Boysenberry Glaze Wild Turkey


This recipe is a little time consuming but well worth the wait. This recipe is another holiday favorite in our house.




1 10-12 lb. wild turkey

2 tablespoons salt

1 tablespoon fresh ginger root, grated

1 teaspoon ground cumin

1/2 teaspoon rosemary leaves, crushed

1/2 teaspoon dill weed

1/2 teaspoon tarragon leaves, crushed

1 bay leaf, crushed

1/2 cup butter

1 tablespoon flour

1 tablespoon honey

1/4 cup red wine


Boysenberry Glaze:


1 cup orange juice

1 1/2 tablespoons cornstarch

1 cup boysenberry jelly

1/2 cup sugar


Mix salt, ginger, and cumin, rub throughout inside and outside of turkey. Place turkey in a non-metallic container to marinate overnight. Remove turkey and let stand at room temperature for 1 hour. Combine remaining herbs, rub turkey inside and out with butter then herb mixture.

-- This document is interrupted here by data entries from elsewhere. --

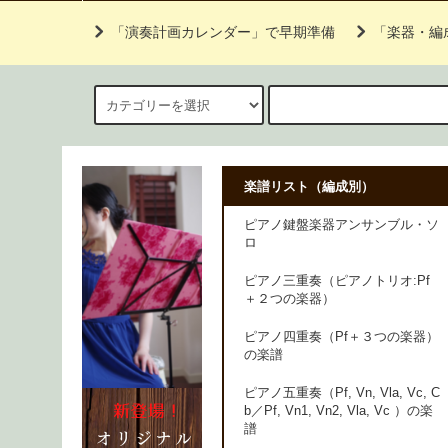
「演奏計画カレンダー」で早期準備
「楽器・編
楽譜リスト（編成別）
ピアノ鍵盤楽器アンサンブル・ソ
ロ
ピアノ三重奏（ピアノトリオ:Pf
＋２つの楽器）
ピアノ四重奏（Pf＋３つの楽器）
の楽譜
ピアノ五重奏（Pf, Vn, Vla, Vc, C
b／Pf, Vn1, Vn2, Vla, Vc ）の楽
譜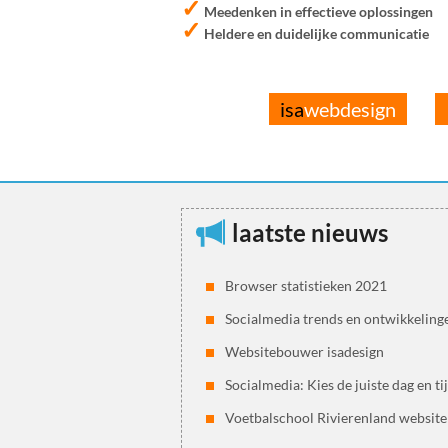
✓
Meedenken in effectieve oplossingen
✓
Heldere en duidelijke communicatie
isa
webdesign
laatste nieuws
Browser statistieken 2021
Socialmedia trends en ontwikkeling
Websitebouwer isadesign
Socialmedia: Kies de juiste dag en ti
Voetbalschool Rivierenland website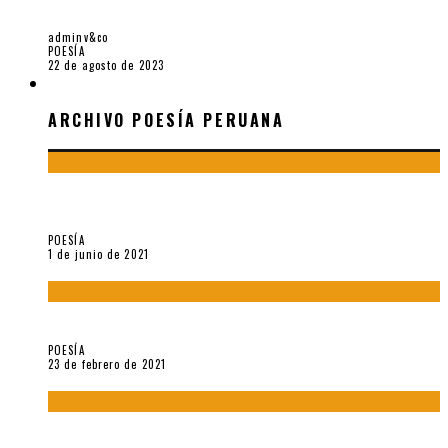
PRÓLOGO A «PARVAS» (2023), DE ERIKA RODRÍGUEZ
adminv&co
POESÍA
22 de agosto de 2023
ARCHIVO POESÍA PERUANA
ARCHIVO POESÍA PERUANA
¿Y si la carta más famosa de César Vallejo no fuese
exactamente suya?
POESÍA
1 de junio de 2021
«Trilce» y Otilia Villanueva Gonzales
POESÍA
23 de febrero de 2021
Carmen Ollé en Hora Zero y otras instantáneas del recuerdo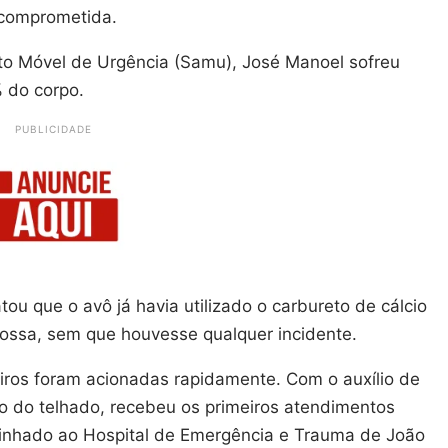
 comprometida.
o Móvel de Urgência (Samu), José Manoel sofreu
 do corpo.
PUBLICIDADE
tou que o avô já havia utilizado o carbureto de cálcio
fossa, sem que houvesse qualquer incidente.
ros foram acionadas rapidamente. Com o auxílio de
do do telhado, recebeu os primeiros atendimentos
aminhado ao Hospital de Emergência e Trauma de João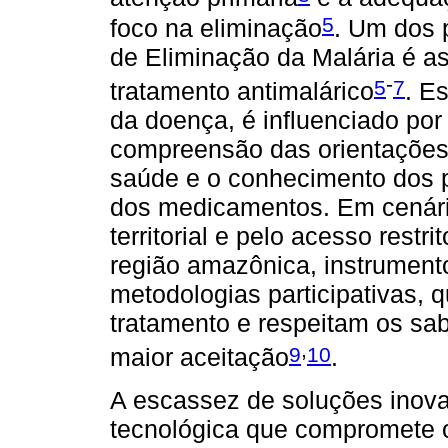
5
foco na eliminação
. Um dos 
de Eliminação da Malária é a
-
5
7
tratamento antimalárico
. E
da doença, é influenciado por
compreensão das orientações 
saúde e o conhecimento dos p
dos medicamentos. Em cenári
territorial e pelo acesso rest
região amazônica, instrument
metodologias participativas,
tratamento e respeitam os sab
,
9
10
maior aceitação
.
A escassez de soluções inova
tecnológica que compromete 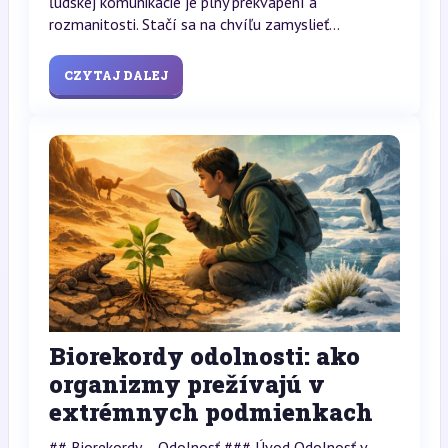
ľudskej komunikácie je plný prekvapení a
rozmanitosti. Stačí sa na chvíľu zamyslieť...
CZYTAJ DALEJ
Biorekordy odolnosti: ako
organizmy prežívajú v
extrémnych podmienkach
## Biorekordy – Odolnosť ### Úvod Odolnosť v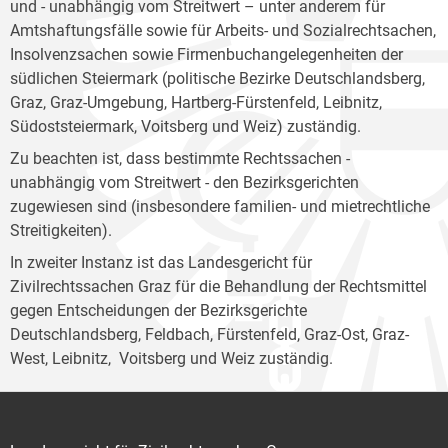
und - unabhängig vom Streitwert – unter anderem für
Amtshaftungsfälle sowie für Arbeits- und Sozialrechtsachen,
Insolvenzsachen sowie Firmenbuchangelegenheiten der
südlichen Steiermark (politische Bezirke Deutschlandsberg,
Graz, Graz-Umgebung, Hartberg-Fürstenfeld, Leibnitz,
Südoststeiermark, Voitsberg und Weiz) zuständig.
Zu beachten ist, dass bestimmte Rechtssachen -
unabhängig vom Streitwert - den Bezirksgerichten
zugewiesen sind (insbesondere familien- und mietrechtliche
Streitigkeiten).
In zweiter Instanz ist das Landesgericht für
Zivilrechtssachen Graz für die Behandlung der Rechtsmittel
gegen Entscheidungen der Bezirksgerichte
Deutschlandsberg, Feldbach, Fürstenfeld, Graz-Ost, Graz-
West, Leibnitz, Voitsberg und Weiz zuständig.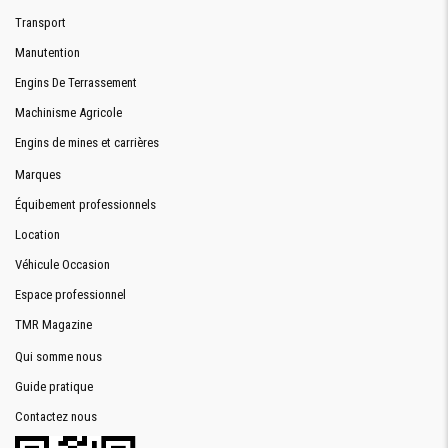
Transport
Manutention
Engins De Terrassement
Machinisme Agricole
Engins de mines et carrières
Marques
Équibement professionnels
Location
Véhicule Occasion
Espace professionnel
TMR Magazine
Qui somme nous
Guide pratique
Contactez nous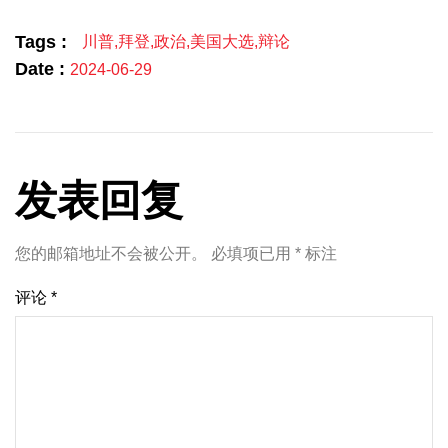
Tags :
川普
,
拜登
,
政治
,
美国大选
,
辩论
Date :
2024-06-29
发表回复
您的邮箱地址不会被公开。
必填项已用
*
标注
评论
*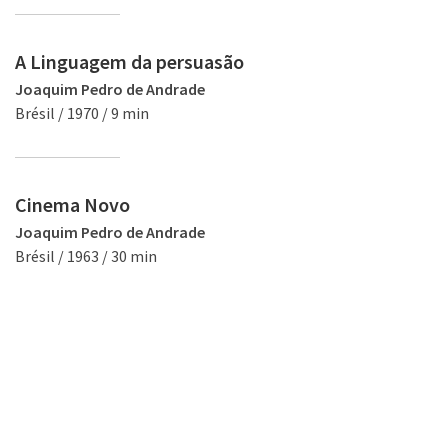
A Linguagem da persuasão
Joaquim Pedro de Andrade
Brésil / 1970 / 9 min
Cinema Novo
Joaquim Pedro de Andrade
Brésil / 1963 / 30 min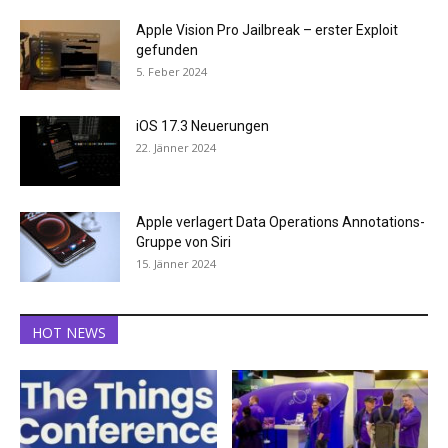
Apple Vision Pro Jailbreak – erster Exploit
gefunden
5. Feber 2024
iOS 17.3 Neuerungen
22. Jänner 2024
Apple verlagert Data Operations Annotations-
Gruppe von Siri
15. Jänner 2024
HOT NEWS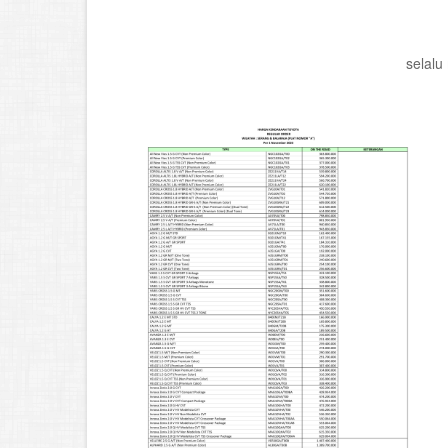
selalu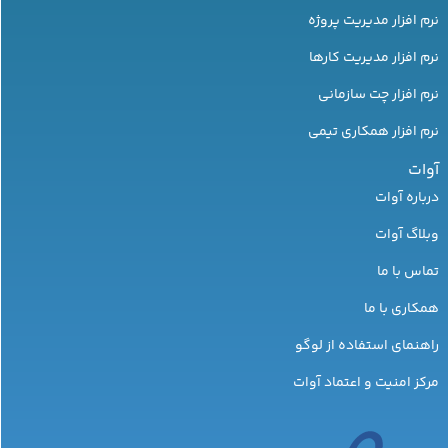
نرم افزار مدیریت پروژه
نرم افزار مدیریت کارها
نرم افزار چت سازمانی
نرم افزار همکاری تیمی
آوات
درباره آوات
وبلاگ آوات
تماس با ما
همکاری با ما
راهنمای استفاده از لوگو
مرکز امنیت و اعتماد آوات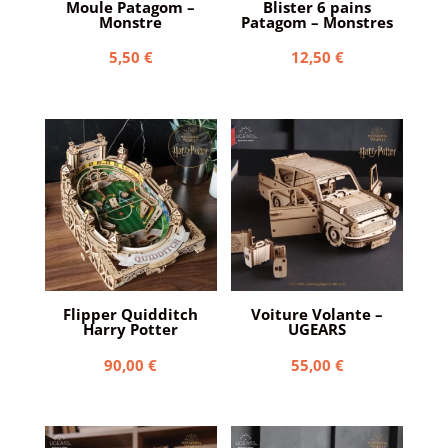
Moule Patagom –
Blister 6 pains
Monstre
Patagom – Monstres
5,50
€
12,50
€
Flipper Quidditch
Voiture Volante –
Harry Potter
UGEARS
90,00
€
55,00
€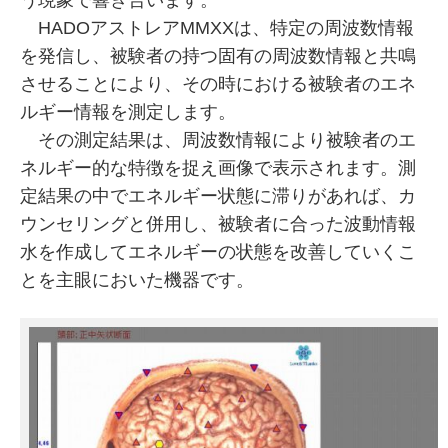
HADOアストレアMMXXは、特定の周波数情報
を発信し、被験者の持つ固有の周波数情報と共鳴
させることにより、その時における被験者のエネ
ルギー情報を測定します。
その測定結果は、周波数情報により被験者のエ
ネルギー的な特徴を捉え画像で表示されます。測
定結果の中でエネルギー状態に滞りがあれば、カ
ウンセリングと併用し、被験者に合った波動情報
水を作成してエネルギーの状態を改善していくこ
とを主眼においた機器です。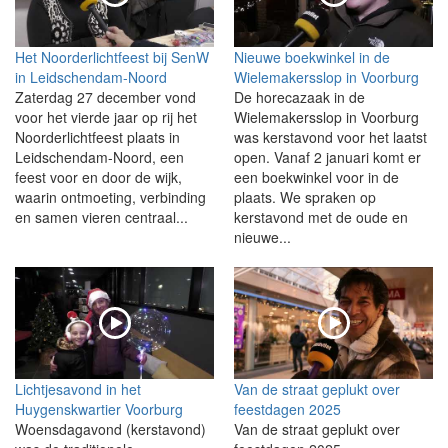
Het Noorderlichtfeest bij SenW
Nieuwe boekwinkel in de
in Leidschendam-Noord
Wielemakersslop in Voorburg
Zaterdag 27 december vond
De horecazaak in de
voor het vierde jaar op rij het
Wielemakersslop in Voorburg
Noorderlichtfeest plaats in
was kerstavond voor het laatst
Leidschendam-Noord, een
open. Vanaf 2 januari komt er
feest voor en door de wijk,
een boekwinkel voor in de
waarin ontmoeting, verbinding
plaats. We spraken op
en samen vieren centraal...
kerstavond met de oude en
nieuwe...
Lichtjesavond in het
Van de straat geplukt over
Huygenskwartier Voorburg
feestdagen 2025
Woensdagavond (kerstavond)
Van de straat geplukt over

Tuck drumsticks under tail, fold wings across back of bird. Place on a roasting rack in a roasting pan, breast side up. Combine flour, honey, and wine, mix well. Baste turkey with this mixture. Bake at 325 degrees for 1 hour or until the bird begins to brown, reduce to 300 degrees and bake for 4 hours or when the meat registers 185 degrees on a meat thermometer. Baste the turkey every 20 minutes with the drippings.

When the turkey is almost done prepare the boysenberry glaze. In a saucepan heat orange juice, slowly add cornstarch stirring constantly, mixing well. Stir in jelly and sugar, simmer until thickened, stirring often. Remove from heat and cool.

When the turkey is done remove to a platter and generously brush with the glaze. ENJOY!

This recipe goes well with all the traditional holiday favorites.